Hi all you rapido owners, we have just got back from Norway with our less than shiney m/h (very dusty there) and we have two or three things we would like to ask you.

how the heck will i get the curtains and nets down to wash when the boss say's they need it :? is it the back breaking, neck straining job it looks like.

Secondly and more important is that we locked ourselves out of the van one morning due to us both leaving with the remote locking still on and the remote inside the m/h. I borrowed a screwdriver from a nice man parked next too us and frightenly it took me all of 5 seconds to gain entry, a sad reflection on the security of this make/model of m/h.

I am going to mail Rapido about this matter as i feel it should have been addressed and a more secure fitting shoud be used.

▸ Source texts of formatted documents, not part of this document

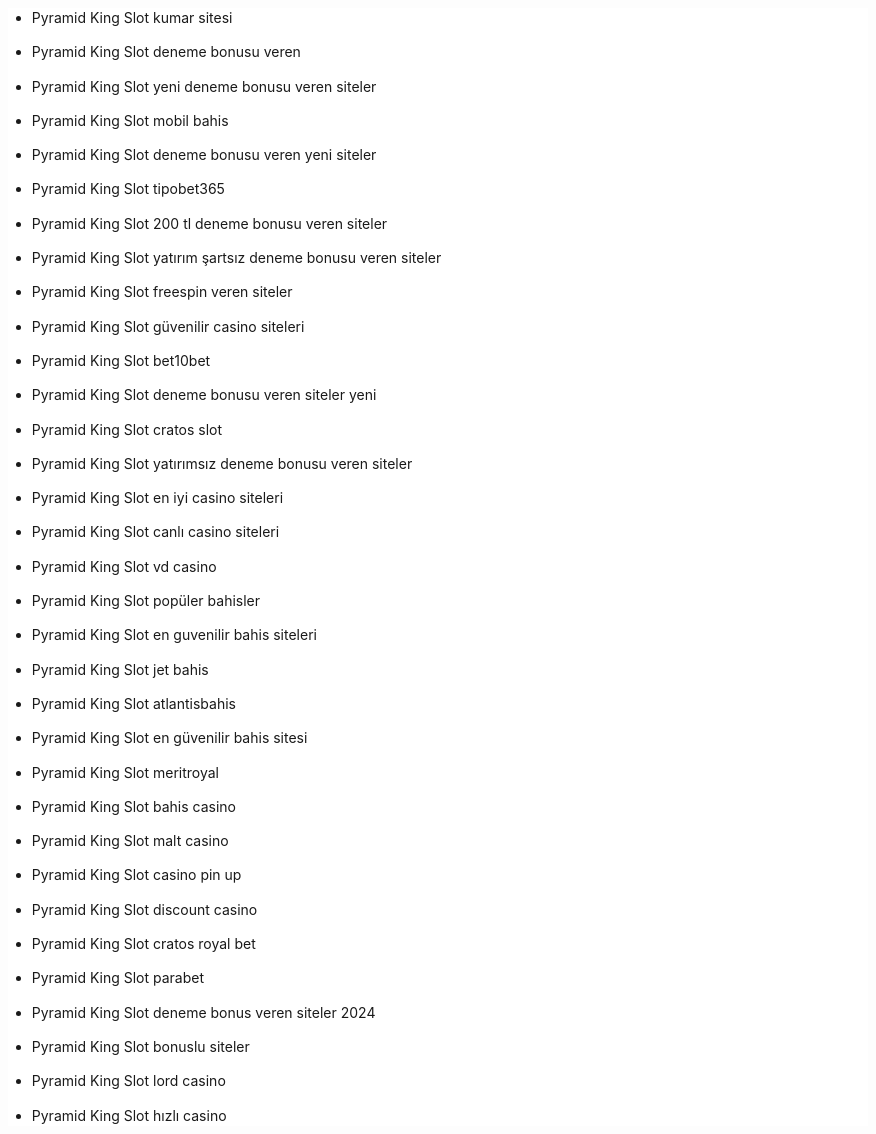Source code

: - Pyramid King Slot kumar sitesi

- Pyramid King Slot deneme bonusu veren

- Pyramid King Slot yeni deneme bonusu veren siteler

- Pyramid King Slot mobil bahis

- Pyramid King Slot deneme bonusu veren yeni siteler

- Pyramid King Slot tipobet365

- Pyramid King Slot 200 tl deneme bonusu veren siteler

- Pyramid King Slot yatırım şartsız deneme bonusu veren siteler

- Pyramid King Slot freespin veren siteler

- Pyramid King Slot güvenilir casino siteleri

- Pyramid King Slot bet10bet

- Pyramid King Slot deneme bonusu veren siteler yeni

- Pyramid King Slot cratos slot

- Pyramid King Slot yatırımsız deneme bonusu veren siteler

- Pyramid King Slot en iyi casino siteleri

- Pyramid King Slot canlı casino siteleri

- Pyramid King Slot vd casino

- Pyramid King Slot popüler bahisler

- Pyramid King Slot en guvenilir bahis siteleri

- Pyramid King Slot jet bahis

- Pyramid King Slot atlantisbahis

- Pyramid King Slot en güvenilir bahis sitesi

- Pyramid King Slot meritroyal

- Pyramid King Slot bahis casino

- Pyramid King Slot malt casino

- Pyramid King Slot casino pin up

- Pyramid King Slot discount casino

- Pyramid King Slot cratos royal bet

- Pyramid King Slot parabet

- Pyramid King Slot deneme bonus veren siteler 2024

- Pyramid King Slot bonuslu siteler

- Pyramid King Slot lord casino

- Pyramid King Slot hızlı casino

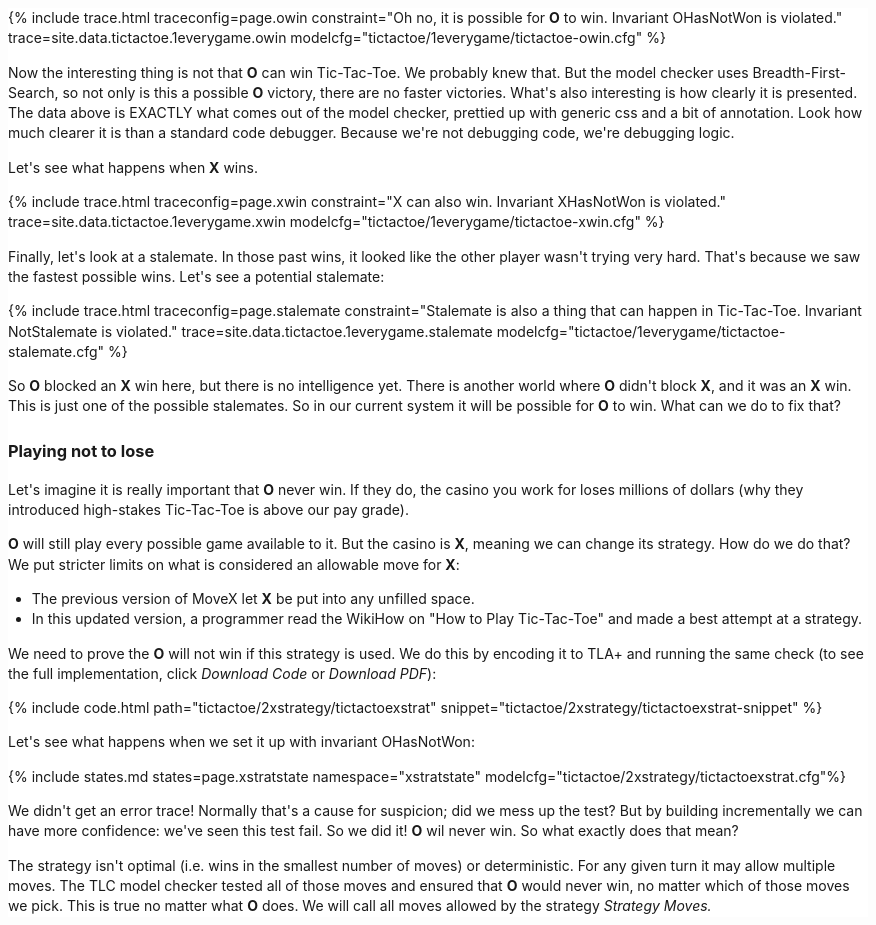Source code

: {% include trace.html traceconfig=page.owin constraint="Oh no, it is possible for **O** to win. Invariant OHasNotWon is violated." trace=site.data.tictactoe.1everygame.owin modelcfg="tictactoe/1everygame/tictactoe-owin.cfg" %}

Now the interesting thing is not that **O** can win Tic-Tac-Toe. We probably knew that. But the model checker uses Breadth-First-Search, so not only is this a possible **O** victory, there are no faster victories. What's also interesting is how clearly it is presented. The data above is EXACTLY what comes out of the model checker, prettied up with generic css and a bit of annotation. Look how much clearer it is than a standard code debugger. Because we're not debugging code, we're debugging logic.

Let's see what happens when **X** wins.

{% include trace.html traceconfig=page.xwin constraint="X can also win. Invariant XHasNotWon is violated." trace=site.data.tictactoe.1everygame.xwin modelcfg="tictactoe/1everygame/tictactoe-xwin.cfg" %}

Finally, let's look at a stalemate. In those past wins, it looked like the other player wasn't trying very hard. That's because we saw the fastest possible wins. Let's see a potential stalemate:

{% include trace.html traceconfig=page.stalemate constraint="Stalemate is also a thing that can happen in Tic-Tac-Toe. Invariant NotStalemate is violated." trace=site.data.tictactoe.1everygame.stalemate modelcfg="tictactoe/1everygame/tictactoe-stalemate.cfg" %}

So **O** blocked an **X** win here, but there is no intelligence yet. There is another world where **O** didn't block **X**, and it was an **X** win. This is just one of the possible stalemates. So in our current system it will be possible for **O** to win. What can we do to fix that?

### Playing not to lose

Let's imagine it is really important that **O** never win. If they do, the casino you work for loses millions of dollars (why they introduced high-stakes Tic-Tac-Toe is above our pay grade). 

**O** will still play every possible game available to it. But the casino is **X**, meaning we can change its strategy. How do we do that? We put stricter limits on what is considered an allowable move for **X**:

- The previous version of MoveX let **X** be put into any unfilled space. 
- In this updated version, a programmer read the WikiHow on "How to Play Tic-Tac-Toe" and made a best attempt at a strategy.

We need to prove the **O** will not win if this strategy is used. We do this by encoding it to TLA+ and running the same check (to see the full implementation, click _Download Code_ or _Download PDF_):

{% include code.html path="tictactoe/2xstrategy/tictactoexstrat" snippet="tictactoe/2xstrategy/tictactoexstrat-snippet" %}

Let's see what happens when we set it up with invariant OHasNotWon:

{% include states.md states=page.xstratstate namespace="xstratstate"  modelcfg="tictactoe/2xstrategy/tictactoexstrat.cfg"%}

We didn't get an error trace! Normally that's a cause for suspicion; did we mess up the test? But by building incrementally we can have more confidence: we've seen this test fail. So we did it! **O** wil never win. So what exactly does that mean?

The strategy isn't optimal (i.e. wins in the smallest number of moves) or deterministic. For any given turn it may allow multiple moves. The TLC model checker tested all of those moves and ensured that **O** would never win, no matter which of those moves we pick. This is true no matter what **O** does. We will call all moves allowed by the strategy _Strategy Moves._
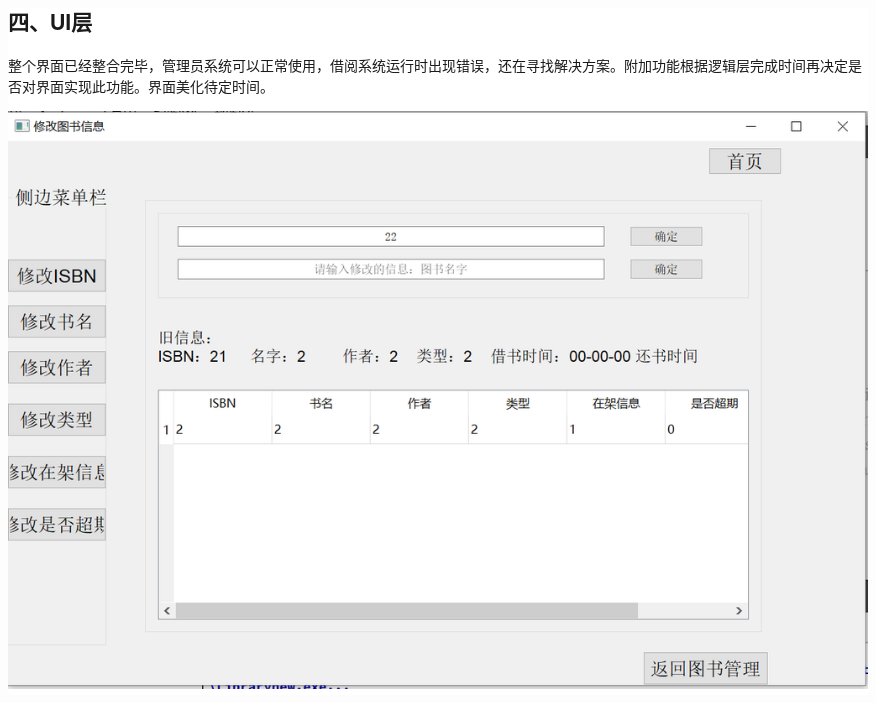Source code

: 



## 四、UI层

​	整个界面已经整合完毕，管理员系统可以正常使用，借阅系统运行时出现错误，还在寻找解决方案。附加功能根据逻辑层完成时间再决定是否对界面实现此功能。界面美化待定时间。



![1管理员修改图书信息1](.\Img\1管理员修改图书信息1.PNG)
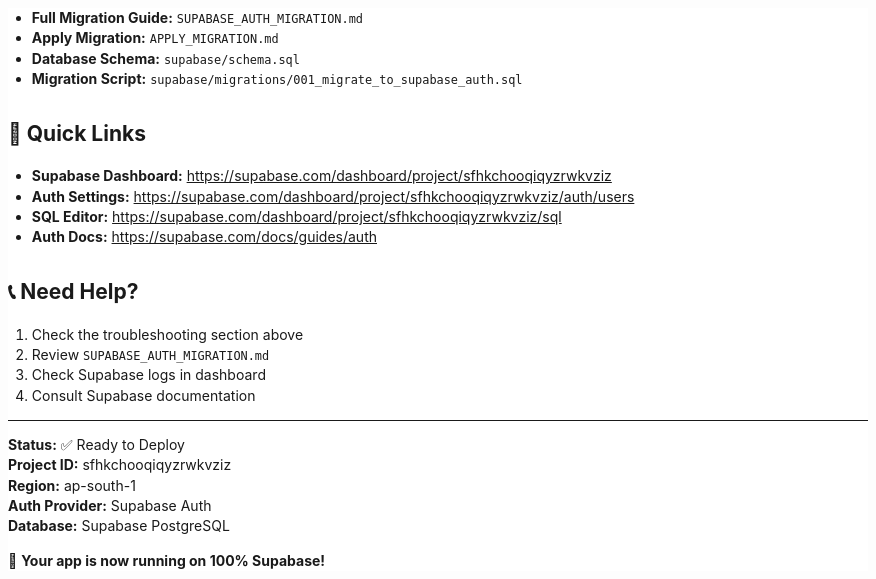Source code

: - **Full Migration Guide:** `SUPABASE_AUTH_MIGRATION.md`
- **Apply Migration:** `APPLY_MIGRATION.md`
- **Database Schema:** `supabase/schema.sql`
- **Migration Script:** `supabase/migrations/001_migrate_to_supabase_auth.sql`

## 🔗 Quick Links

- **Supabase Dashboard:** https://supabase.com/dashboard/project/sfhkchooqiqyzrwkvziz
- **Auth Settings:** https://supabase.com/dashboard/project/sfhkchooqiqyzrwkvziz/auth/users
- **SQL Editor:** https://supabase.com/dashboard/project/sfhkchooqiqyzrwkvziz/sql
- **Auth Docs:** https://supabase.com/docs/guides/auth

## 📞 Need Help?

1. Check the troubleshooting section above
2. Review `SUPABASE_AUTH_MIGRATION.md`
3. Check Supabase logs in dashboard
4. Consult Supabase documentation

---

**Status:** ✅ Ready to Deploy  
**Project ID:** sfhkchooqiqyzrwkvziz  
**Region:** ap-south-1  
**Auth Provider:** Supabase Auth  
**Database:** Supabase PostgreSQL  

🎉 **Your app is now running on 100% Supabase!**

I do not know to explain the method of entry without letting all the "ner do goods" seeing the method used but I can assure you it was frightenly easy. 8O 

Thirdly, looking at the works manual one is not suppose too use anything on the bodywork except soap and water (no wax ect.) so how do you clean of marks and how does one condition the bodywork i.e. keep that nice new shiney look :?: 

Apart from that it drove like a dream, handling the narrow twisting roads and some long hard climbs beautifully, we are so pleased with our choice as it suits us perfectly.

Regards


Barbara & Bob


----------



## ojibway (May 9, 2005)

Hi B abd B,
You will have agreat time getting thcurtains down. You have to look inder the pelmet and you might see some angle bracket. If you do they are the things that need to be undone. If yours is like ours then the front side ones even need additional screws undoing by the drop down bed!!
I shouldn't bother writing to Rapido in Mayenne. I wrote twice, in French and had no reply!!
Good luck
Mike and Annie
Ps would you email me how you got in?!


----------



## whistlinggypsy (May 1, 2005)

Hi Annie & Mike, sent you a pm about the entry to m/h

Regards 


Bob


----------



## ojibway (May 9, 2005)

*Hi Bob,
thanks for the pm. I have a different door with no opening window. Means they can't get in there - nor can I!!
I forgot to say, about the curtains, the whole pelmet needs to come off. The curtain runners, I believe, are attached to the pelmet!
I would really like to meet some of the people who design these things. Thats the trouble when you get people who have no design training designing things for others to use. There is nothing difficult in making things easy to maintain. Often doesn't cost any more!
Like the fridge freezer in ours. Just had the refrigeration unit replaced. It is not possible to get the F/F out of the van. the doorway is 10mm too narrow. I think you'd have to to take a window out! Crazy!!
Mike*


----------



## 100317 (Aug 2, 2006)

Why not remove one of the front seats and take the fridge out through the cab door?.


----------



## ojibway (May 9, 2005)

Hi Supra,
Yes, that might work but the point I'm making is that if the *'designers'* of these vehicles had any sense at all they would design _convenience_ into the van. After all, 10mm isn't going to alter the strucural qualities on the vehicle.
Regards, Mike


----------